The court proceedings do not constitute effective remedy against the decision to block access to content due to the fact that no hearing is foreseen by the law and the views of the interested party are not obtained by the Magistrate Judge. Thus the conditions of a fair trial are not fulfilled. The decision to block access to a web site should be given by the court which should carefully examines the evidence and hear all the relevant stakeholders. A similar view was presented by the European Court of Human Rights in the Yıldırım v. Turkey (2009) judgment. Regarding the decision of the Denizli Criminal Court of First Instance to block access to the entire web site, the ECtHR asserted that the Denizli Court “merely referred to a recommendation from TİB, without ascertaining whether a less far-reaching measure could have been taken”.

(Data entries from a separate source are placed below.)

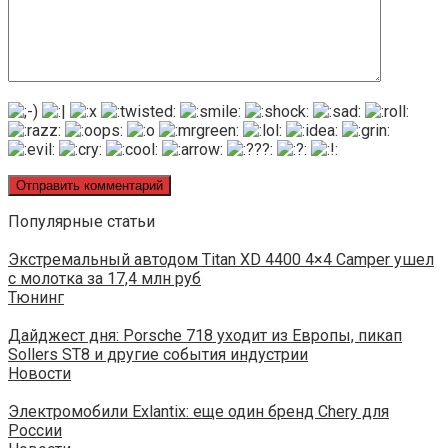
Популярные статьи
Экстремальный автодом Titan XD 4400 4×4 Camper ушел
с молотка за 17,4 млн руб
Тюнинг
Дайджест дня: Porsche 718 уходит из Европы, пикап
Sollers ST8 и другие события индустрии
Новости
Электромобили Exlantix: еще один бренд Chery для
России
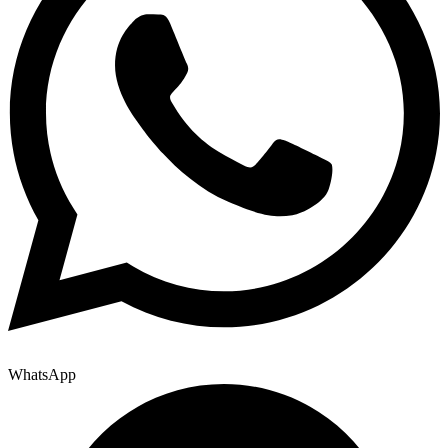
WhatsApp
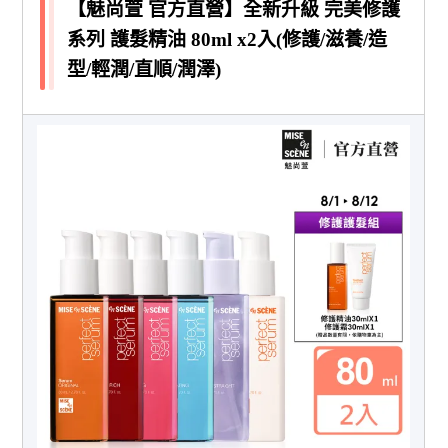
【魅尚萱 官方直營】全新升級 完美修護
系列 護髮精油 80ml x2入(修護/滋養/造
型/輕潤/直順/潤澤)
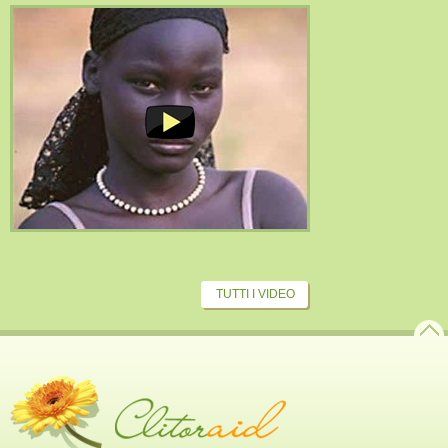
TUTTI I VIDEO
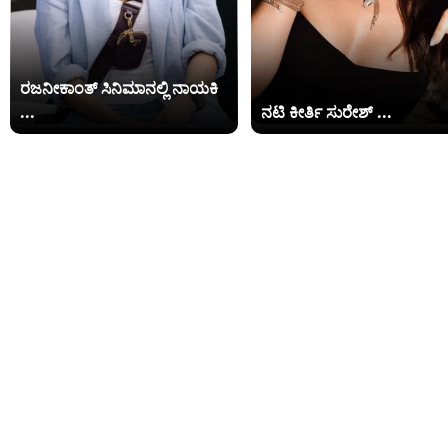
ರಜನೀಕಾಂತ್ ಸಿನಿಮಾನಲ್ಲಿ ನಾಯಕಿ
...
ನಟಿ ಕೀರ್ತಿ ಸುರೇಶ್ ...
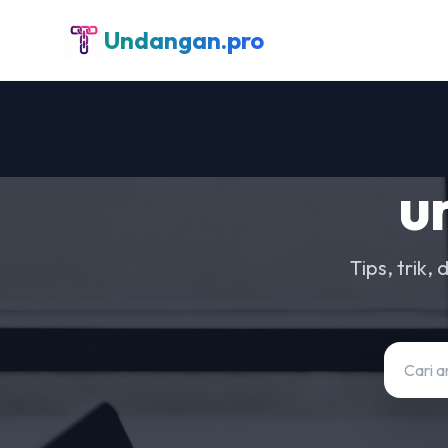
Undangan.pro
u
Tips, trik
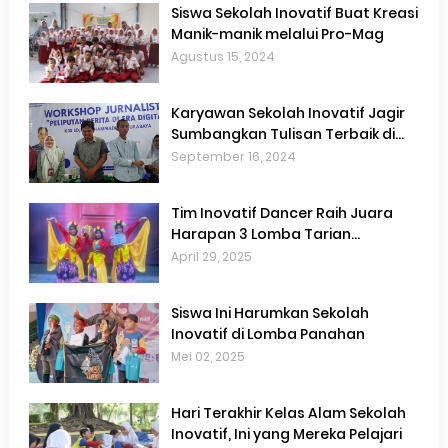
Siswa Sekolah Inovatif Buat Kreasi
Manik-manik melalui Pro-Mag
Agustus 15, 2024
Karyawan Sekolah Inovatif Jagir
Sumbangkan Tulisan Terbaik di
Workshop Jurnalistik
September 16, 2024
Tim Inovatif Dancer Raih Juara
Harapan 3 Lomba Tarian
Tradisional
April 29, 2025
Siswa Ini Harumkan Sekolah
Inovatif di Lomba Panahan
Mei 02, 2025
Hari Terakhir Kelas Alam Sekolah
Inovatif, Ini yang Mereka Pelajari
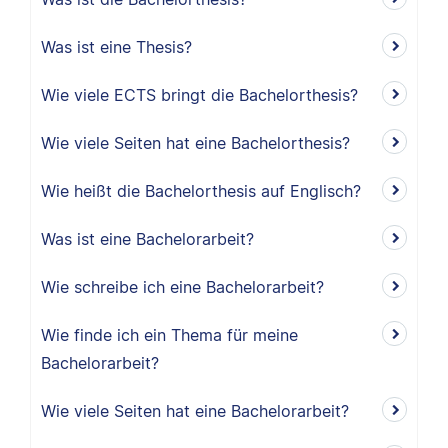
Was ist eine Thesis?
Wie viele ECTS bringt die Bachelorthesis?
Wie viele Seiten hat eine Bachelorthesis?
Wie heißt die Bachelorthesis auf Englisch?
Was ist eine Bachelorarbeit?
Wie schreibe ich eine Bachelorarbeit?
Wie finde ich ein Thema für meine
Bachelorarbeit?
Wie viele Seiten hat eine Bachelorarbeit?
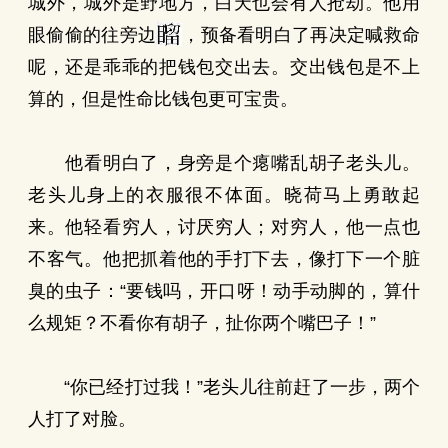
城外，城外是野地方，白天也会有人抢劫。他用
眼偷偷的往旁边
，预备看明白了再决定喊救命
呢，还是乖乖的把钱包交出去。交出钱包是不上
算的，但是性命比钱包更可宝贵。
他看明白了，身旁是个瘪嘴乱胡子老头儿。
老头儿身上的衣服很不体面。晓荷马上勇敢起
来。他轻看穷人，讨厌穷人；对穷人，他一点也
不客气。他把抓着他的手打下去，像打下一个脏
臭的虫子：“要钱吗，开口呀！动手动脚的，算什
么规矩？不看你有胡子，扯你两个嘴巴子！”
“你已经打过我！”老头儿往前赶了一步，两个
人打了对脸。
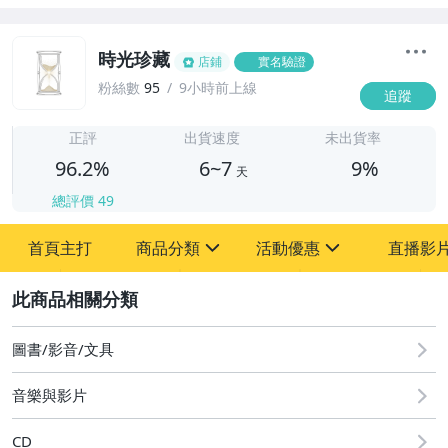
時光珍藏
店鋪
實名驗證
粉絲數
95
9小時前上線
追蹤
6
正評
出貨速度
未出貨率
96.2%
6~7
9%
天
總評價
49
首頁主打
商品分類
活動優惠
直播影
sign
sign
2
其它
[全店] 粉絲專享
[全店] 週年慶
圖書/影音/文具
音樂與影片
CD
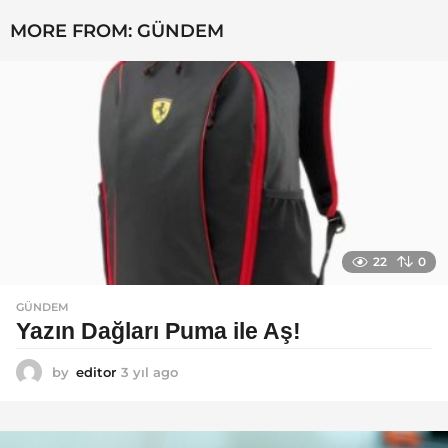
MORE FROM:
GÜNDEM
22
0
GÜNDEM
Yazın Dağları Puma ile Aş!
by
editor
3 yıl ago
3
y
ı
l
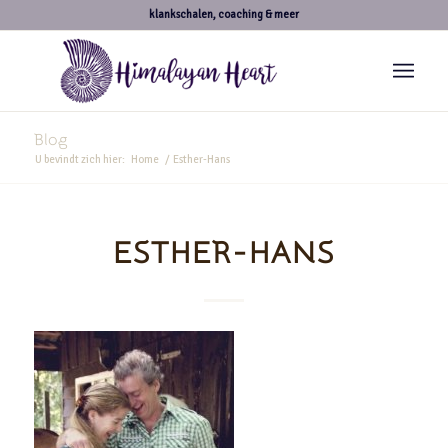
klankschalen, coaching & meer
Blog
U bevindt zich hier:
Home
/
Esther-Hans
ESTHER-HANS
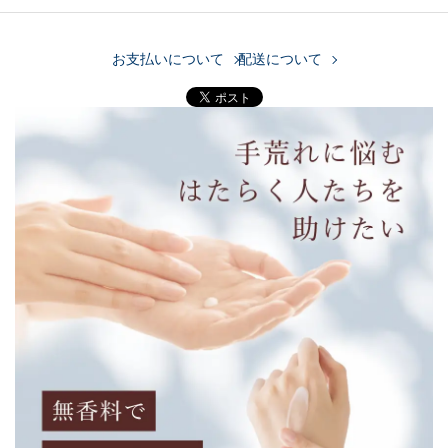
お支払いについて
配送について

One must underline the fact that blocking access to content is one of the more common measures. Law No.5651 states that persons claiming to have their right violated may ask the hosting service provider and/or the content provider to remove the content. They are obliged by law to respond within 24 hours. Another option provided by law is that the persons claiming to have their right violated may refer directly to the Magistrate Judge. Despite the availability of these avenues Art.9/A could still facilitate the easy blocking of access to content at such levels that the less restrictive measures will lose their importance and effectiveness, thus leading to a highly controlled internet. Additionally Art.9/A is clearly in conflict with the recommendations made by UN Special Rapporteur on the promotion and protection of the right to freedom of opinion and expression, Frank La Rue in his report states;
“The Special Rapporteur is deeply concerned by increasingly sophisticated blocking or filtering mechanisms used by States for censorship. The lack of transparency surrounding these measures also makes it difficult to ascertain whether blocking or filtering is really necessary for the purported aims put forward by the States”
It is a matter of concern that Art.9/A leaves wide and discretionary decision-making powers to TİB, a bureaucratic state institution, which at most, should only be charged with the implementation of a decision by the court. The independence of TİB was an object of debate in the past. In 2009, the appointment of TİB’s Director by the Prime Minister was found unconstitutional by the Constitutional Court. Today the Director is appointed by the joint decree of Prime Minister, the Minister for Transport and Communication and the President of the Turkish Republic. As such TİB still remains under the control of the Prime Minister. The UN Special Rapporteur; Frank la Rue states that;
“Moreover, any legislation restricting the right to freedom of expression must be applied by a body which is independent of any political, commercial, or other unwarranted influences in a manner that is neither arbitrary nor discriminatory, and with adequate safeguards against abuse, including the possibility of challenge and remedy against its abusive application.”
TIB as such is a part of the executive branch. Together with the fact that TİB Director is appointed with a joint decree by the executive branch, it is safe to say that TİB is not independent of political influence. Moreover it is not a simple body which applies the decision of restricting the right to freedom of expression but with the new law it becomes the decision-maker itself with judicial powers. The decision to restrict access to content should be made by a judicial body and not by an administrative body.
In conclusion, the new law does not contain adequate safeguards against arbitrary interferences of the executive into the freedom of expression and communication, carrying heavy risks of right to privacy violations.